Kaynaktan alıntı

Thomas More tarafından türetilmiş bir kelimedir. Yunanca ou(yok) ve topos(yer) sözcüklerinin birleşimiyle oluşur yani yok-ülke. Yazar platonun fikirlerinden oldukça esinlenmiştir. Fakat ayrıldığı yerler çoktur özellikle Devlet'le kıyaslandığında farklılıklar artar. Öncelikle More'un kitabında aile vardır Platon'un Devlet'in aksine. Aileye öenemli misyonlar yüklenmiştir. ikinci önemli farklılık ütopya'da askerler çok azdır ve asayişi sağlarlar savaş zamanında paralı asker tutarlar çünkü kendi insanlarına çok değer verirler ve onların hayatlarını kaybetmeini istemezler.
Platon'un aksine insanları senin hamurunda altın var seninkinde gümüş seninkinde de demir var diye kandırmaz More onundüzeninde herkes çitçidir. Farklı meslekleri icra edenler çok çok azdır. Herkes eşittir herkes kendini geliştirebilirse prens,rahip,yönetici olabilir.
Ayrıca kitapta dikkatimi çeken farklı bir tespiti aktarmak istiyorum. More diyor ki "ütopyalılar hayvanları kesip parçalama işini alışkanlık edinmesinler diye yurttaşlarına yaptırmaz, çünkü bu alışkanlığın bizlerin doğasındaki en insancıl duygu olan şefkati yavaş yavaş körelteceğine inanırlar." Yani bence zamanının ötesinde bir tespittir bu alkışlamak gerekir.

Amaç
Ütopya yazısında "Ayrıca kitapta dikkatimi" sözlerinden "bu alkışlamak gerekir." sözlerine kadar uzanan bölümün tamamını, "şefkati" ifadesini "merhameti" ile değiştirerek yeniden yaz.

Malzeme
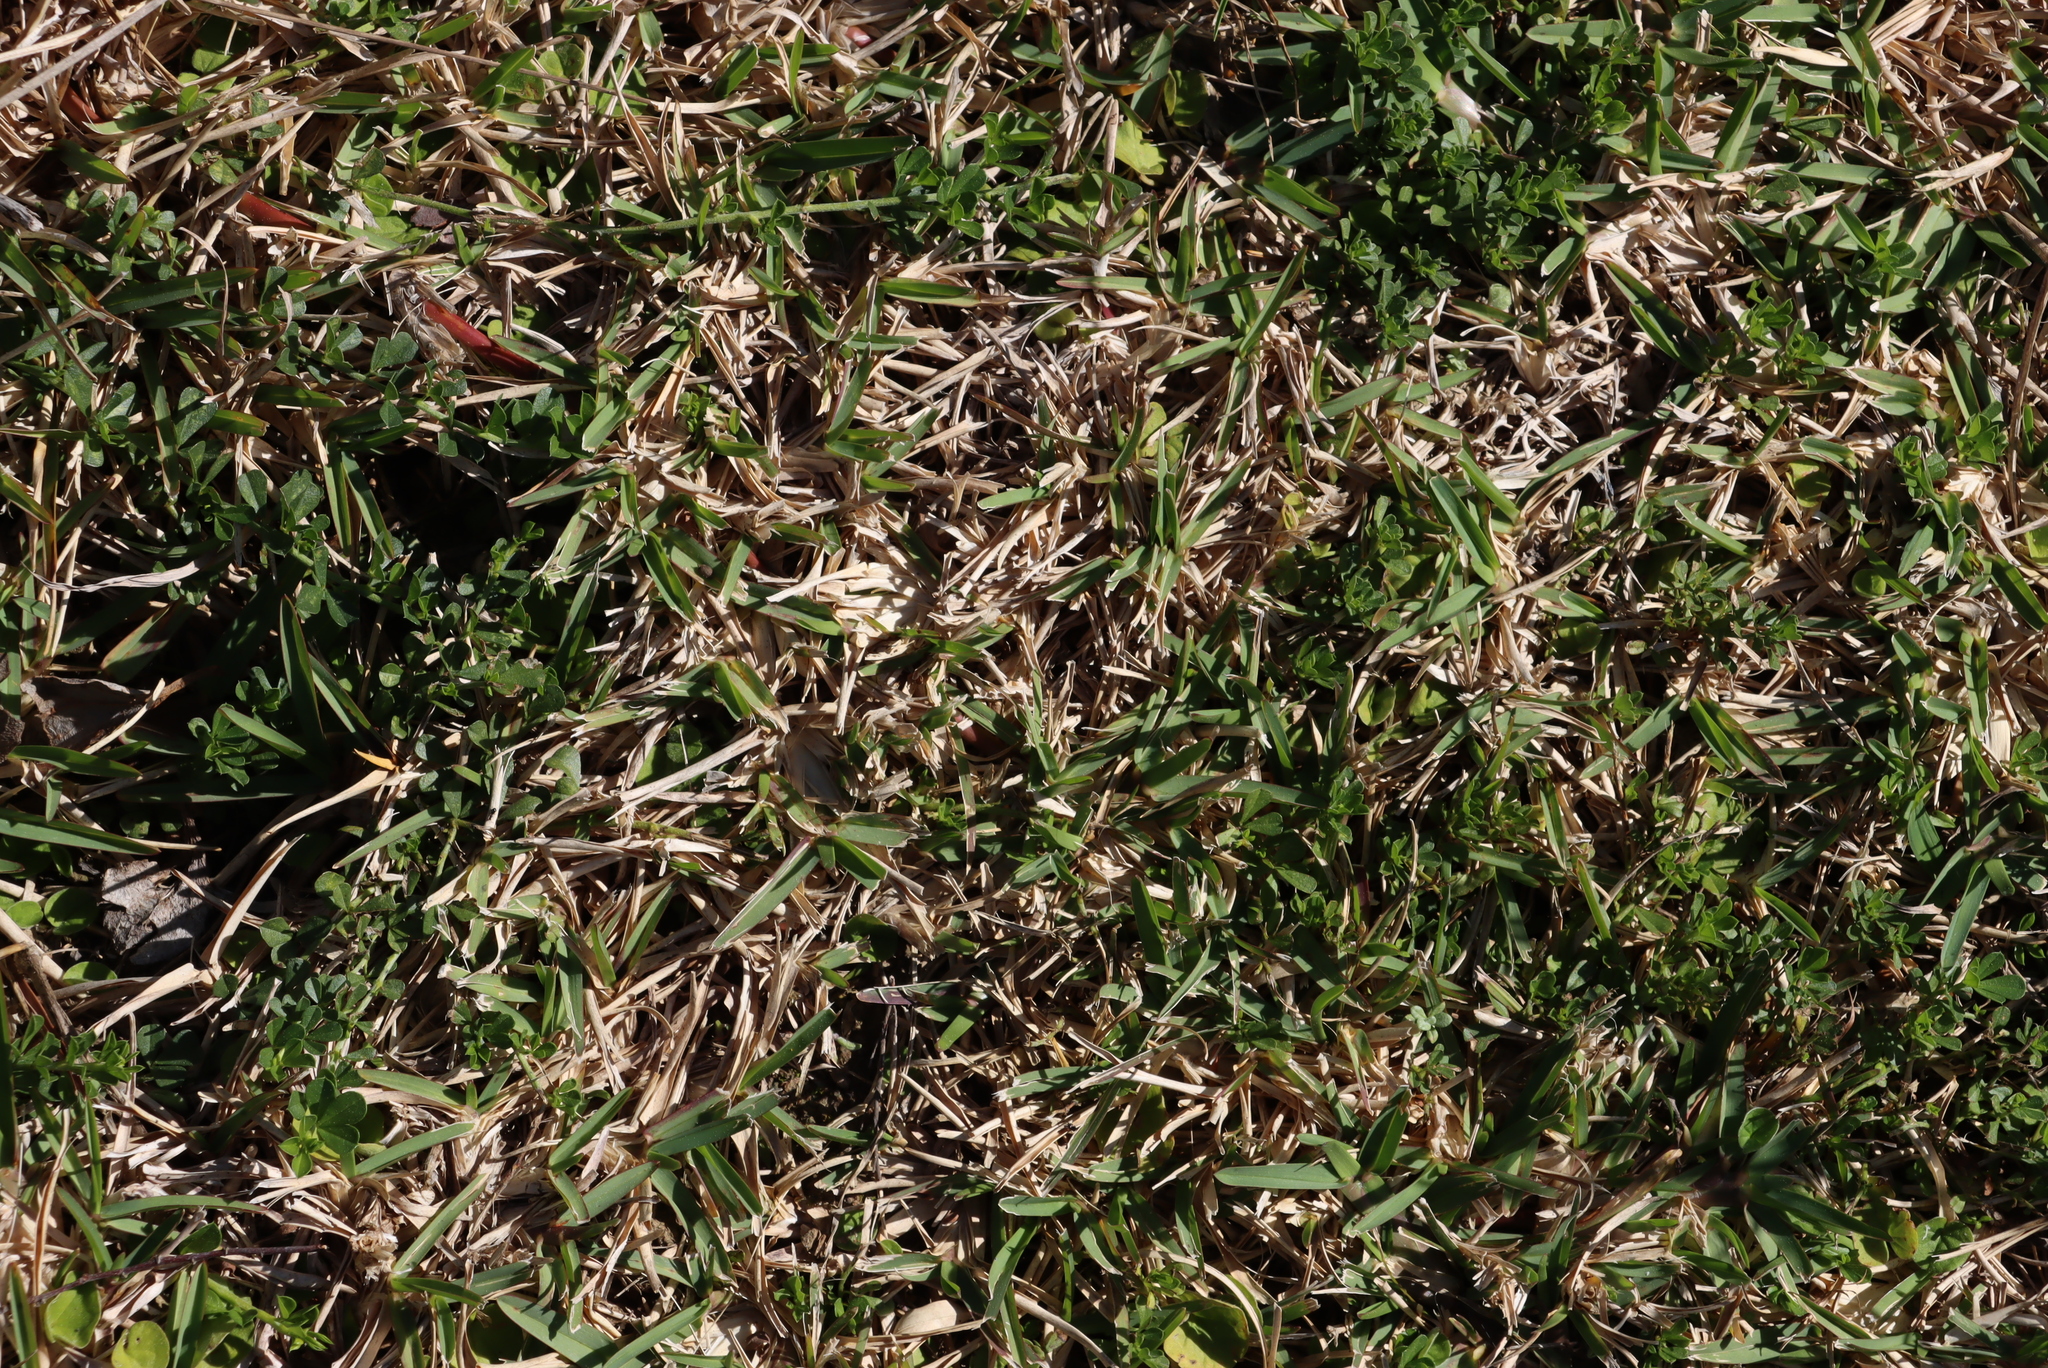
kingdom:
==
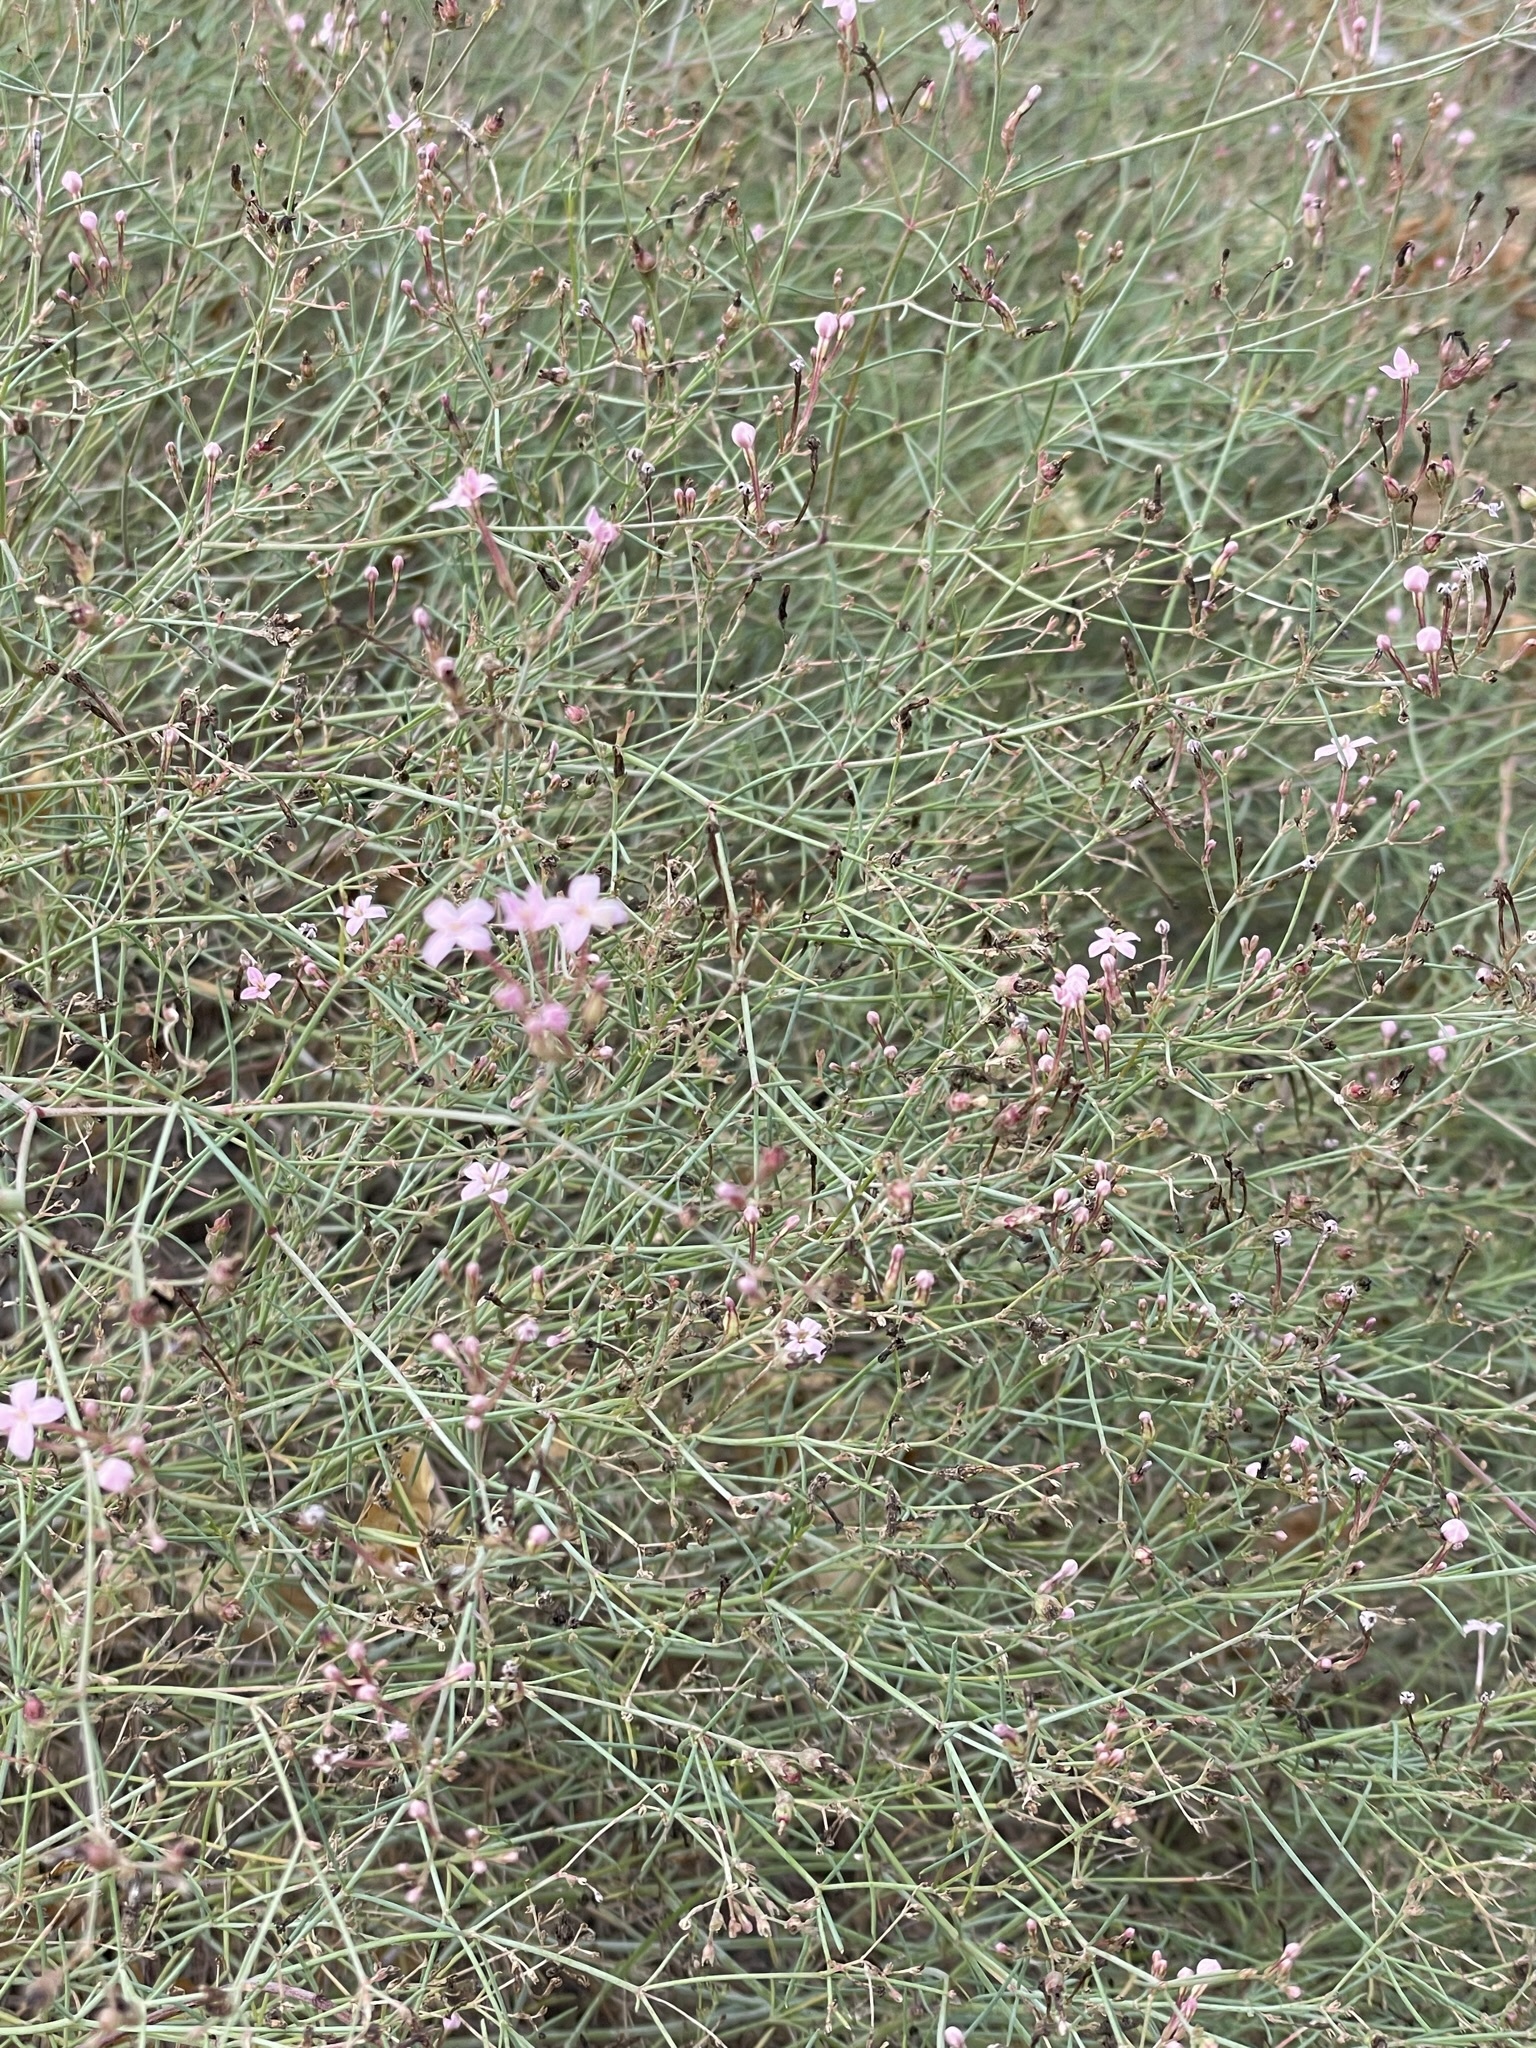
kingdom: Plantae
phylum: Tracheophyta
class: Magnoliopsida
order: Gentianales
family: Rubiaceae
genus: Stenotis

Tamamlanan görev
Ayrıca kitapta dikkatimi çeken farklı bir tespiti aktarmak istiyorum. More diyor ki "ütopyalılar hayvanları kesip parçalama işini alışkanlık edinmesinler diye yurttaşlarına yaptırmaz, çünkü bu alışkanlığın bizlerin doğasındaki en insancıl duygu olan merhameti yavaş yavaş körelteceğine inanırlar." Yani bence zamanının ötesinde bir tespittir bu alkışlamak gerekir.